Power Efficient Resource Allocation for Full-Duplex Radio Distributed Antenna Networks

In this paper, we study the resource allocation algorithm design for distributed antenna multiuser networks with full-duplex (FD) radio base stations (BSs), which enable simultaneous uplink and downlink communications. The considered resource allocation algorithm design is formulated as an optimization problem taking into account the antenna circuit power consumption of the BSs and the quality of service (QoS) requirements of both uplink and downlink users. We minimize the total network power consumption by jointly optimizing the downlink beamformer, the uplink transmit power, and the antenna selection. To overcome the intractability of the resulting problem, we reformulate it as an optimization problem with decoupled binary selection variables and nonconvex constraints.
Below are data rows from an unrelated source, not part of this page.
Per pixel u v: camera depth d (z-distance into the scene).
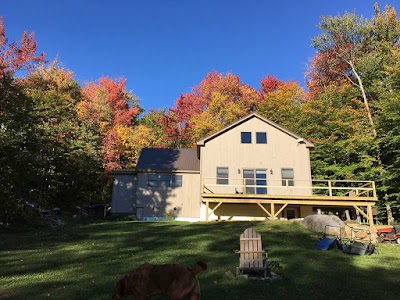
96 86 42.53
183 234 14.19
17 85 23.20
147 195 23.80
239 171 22.48
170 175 24.22
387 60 30.12
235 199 19.34
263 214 21.53
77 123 34.56
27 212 17.66
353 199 19.09
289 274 8.42
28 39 34.09
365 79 31.50
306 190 21.95
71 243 12.24
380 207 25.34
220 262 9.38
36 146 20.02
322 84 36.16
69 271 8.23
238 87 42.34
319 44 34.00
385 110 24.73
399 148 24.72
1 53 32.59
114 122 39.00
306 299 6.57
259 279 7.77
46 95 32.97
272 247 11.90
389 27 31.97
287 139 23.02
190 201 23.67
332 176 27.14
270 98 35.78
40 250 10.91
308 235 14.41
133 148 35.91
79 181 26.08
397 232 14.14
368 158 25.75
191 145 38.06
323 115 29.77
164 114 41.72
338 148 27.59
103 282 7.25
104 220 22.39
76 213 24.70
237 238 13.30
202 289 6.91
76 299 6.18
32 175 18.14
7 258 9.67
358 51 32.75
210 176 22.42
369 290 7.38
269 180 22.30
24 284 7.06
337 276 8.46
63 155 24.75
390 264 10.03
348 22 32.16
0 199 16.02
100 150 32.16
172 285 5.17
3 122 18.41
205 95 42.66
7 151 17.30
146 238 13.26
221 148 22.91
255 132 23.17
The reformulated problem facilitates the design of an iterative resource allocation algorithm, which obtains an optimal solution based on the generalized Bender's decomposition (GBD). For this algorithm, we also propose a simple technique to improve the speed of convergence. Furthermore, to strike a balance between computational complexity and system performance, a suboptimal resource allocation algorithm with polynomial time complexity is proposed. Simulation results illustrate that the proposed GBD-based iterative algorithm converges to the globally optimal solution and the suboptimal algorithm achieves a close-to-optimal performance. Our results also demonstrate the tradeoff between power efficiency and the number of active transmit antennas when the circuit power consumption is taken into account. In particular, activating an exceedingly large number of antennas may not be an efficient approach for reducing the total system power consumption. In addition, our results reveal that FD systems facilitate significant power savings compared to traditional half-duplex systems, despite the nonnegligible self-interference.